Excerpted text:
*** Begin section ***

    * Increase the rate of faults by triggering them deliberately!
    * Test how truly fault-tolerant your system truly is
    
#### Hardware Faults
* Common Faults:
    * Hard disks crashing
    * RAM becoming faulty
    * Unplugged cables
* Given a 10,000 storage cluster with a mean time to failure (10, 50 yrs), one can assume an average failure of 1 / day
* As there is a larger need for data volumes/computing demands, these applications require even more machines, increasing the failures/cluster. 
* How do we deal with this:
    * Add redundancy to reduce the system failure rate
        * Physical: Hardware components can be duplicated
        * Software: Patched systems can be patched one node at a time

#### Software Errors
* Systematic errors are correlated across the nodes rather than on a singular node
* How do we deal with this?
    * Evaluate and question your assumptions and system interactions
    * Create robust and detailed error logging

#### Human Errors:
* Humans design, build, and use operating systems
    * Humans are unreliable :(
* How do we deal with this?
    * Minimize opportunities for errors
        * APIs and other interfaces
    * Seperate places of frequent errors form places of high importance. 
    * Utilize automated unit testing and system integration tests
    * Setup detailed and clear monitoring / logging

### How Important is Reliability?
* Application bugs can lead to huge physical, monetary, and legal problems 
* It's all a balancing act between reliability and profitability

---
### Scalability

* Scalability: A system's ability to copy with increased load
* How do we grow?
* How can we add computing resources to handle more load. 

#### Describing Load
* Load Parameters:
    * Architecture specific
    * Ex: requests / second, reads/writes, # of simulatenous users

#### Describing Performance
* Once you define your load parameters, then you can see what happens as the load increases. 
* Potential paths to check:
    * If you increase a load parameter and hold resources constant, what happens to system performance. 
    * If you increase a load parameter and keep performance constant, how do we need to manage our resources. 
* Latency: Time from request receipt to being operated on
* Response Time: From client request sent to result recieved

* Latency must be viewed as a distribution of times across a number of requests
    * As such, we need to pay attention to those on the right-most tail as they have the higest amount of data -> heavy user
* It's all about balancing performance and cost
* Head-of-line blocking: When heavy requests take a long time to evaluate and subsequently hold up smaller requests.

*** End section ***

Dataset entries:
*** Begin section ***

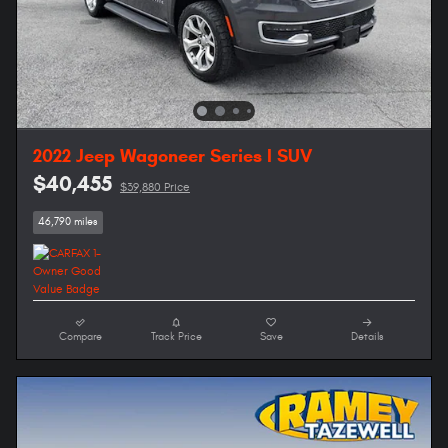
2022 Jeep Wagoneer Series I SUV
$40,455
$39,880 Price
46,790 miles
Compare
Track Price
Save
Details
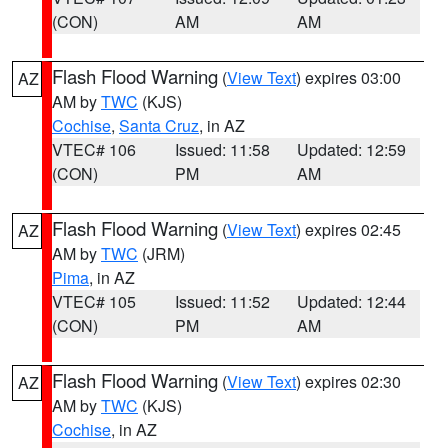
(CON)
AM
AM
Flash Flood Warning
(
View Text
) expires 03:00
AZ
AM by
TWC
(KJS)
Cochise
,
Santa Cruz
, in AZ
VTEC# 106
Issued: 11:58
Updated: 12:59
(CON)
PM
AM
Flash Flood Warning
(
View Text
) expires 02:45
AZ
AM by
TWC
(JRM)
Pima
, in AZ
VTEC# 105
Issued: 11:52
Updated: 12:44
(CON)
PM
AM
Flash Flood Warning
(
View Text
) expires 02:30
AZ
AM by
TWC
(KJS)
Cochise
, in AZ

*** End section ***
*** Begin section ***

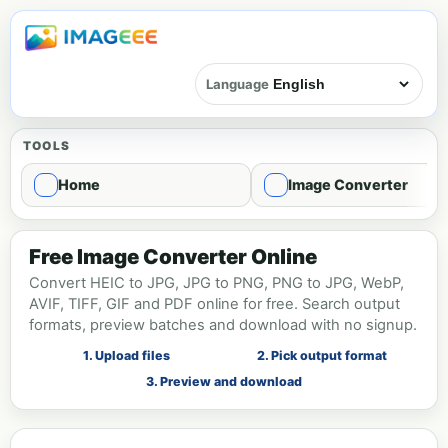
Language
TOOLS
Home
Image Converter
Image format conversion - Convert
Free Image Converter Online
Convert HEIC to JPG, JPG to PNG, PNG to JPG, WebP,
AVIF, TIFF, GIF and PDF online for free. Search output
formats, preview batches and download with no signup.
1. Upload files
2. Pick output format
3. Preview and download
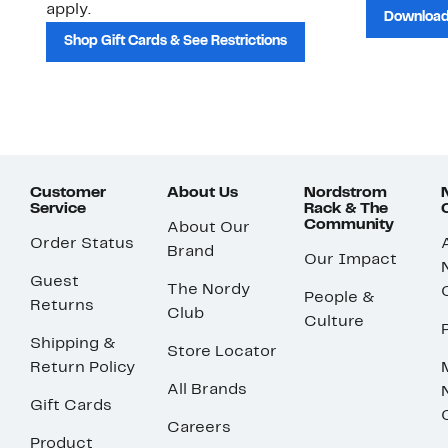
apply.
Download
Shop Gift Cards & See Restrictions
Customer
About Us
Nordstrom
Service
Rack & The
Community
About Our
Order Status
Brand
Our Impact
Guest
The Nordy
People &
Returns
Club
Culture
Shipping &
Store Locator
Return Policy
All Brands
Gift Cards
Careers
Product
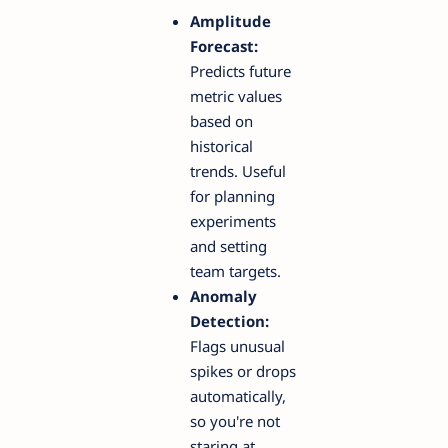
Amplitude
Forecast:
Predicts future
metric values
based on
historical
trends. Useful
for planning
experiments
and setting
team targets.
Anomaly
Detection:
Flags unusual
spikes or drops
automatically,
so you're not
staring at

*** End section ***

Tasks to carry out:
a: From the notes on reliability and scalability, return the passage from "#### Describing Performance" to "up smaller requests.".
b: Pick up the notes on reliability and scalability after their last line and write the next part.

Answers:
a:
#### Describing Performance
* Once you define your load parameters, then you can see what happens as the load increases. 
* Potential paths to check:
    * If you increase a load parameter and hold resources constant, what happens to system performance. 
    * If you increase a load parameter and keep performance constant, how do we need to manage our resources. 
* Latency: Time from request receipt to being operated on
* Response Time: From client request sent to result recieved

* Latency must be viewed as a distribution of times across a number of requests
    * As such, we need to pay attention to those on the right-most tail as they have the higest amount of data -> heavy user
* It's all about balancing performance and cost
* Head-of-line blocking: When heavy requests take a long time to evaluate and subsequently hold up smaller requests.

b:
#### Approaches for Coping with Load
* Vertical Scaling:
    * Scaling ***Up***
    * Moving to a more powerful machine
* Horizontal Scaling:
    * Scaling ***Out***
    * Distributing the load across multiple machines
* Good design will typically use an example of both scaling types
* Determining Load:
    * Elastic: 
        * The system can automatically add / subtract coputing resources on load increase detection
        * Generally useful for highly unpredictable loads
    * Manual:
        * A human scales the load of the system manually
        * Generally useful for simplicity and has few operational surprises
    * Different data architectures for large scale operations require application specificity
    * 100,000 1kb requests / secs != 3 2 GB requests / min
        * Despite having the same data!
---
### Maintainability

* Maintainability: Fixing bugs, investigating failures, modifying old cold for new use cases, and adding new features

#### Operability: Making Life Easy for Operations:
* Good operability means making routine tasks easy


---
### Simplicity
* As projects get larger, they become complex/difficult to understand
* Symptoms of Complexity:
    * Inconsistent naming / terminology
    * Hacks made for solving performance issues
    * Special cases to work around issues
* ^ Complexity = ^ Maintainance Costs
* Removing complexity != Reducing Functionality
    * Accidental Complexity: 
        * Complexity that arises only through implementation and not through the lens of the user
    * Abstraction:
        * Allows for a reuse of efficient implementations

---
### Evolvability

* You need to plan for the chance of a change in system requirements
* The ease of modification is directly linked to the simplicity of its codebase!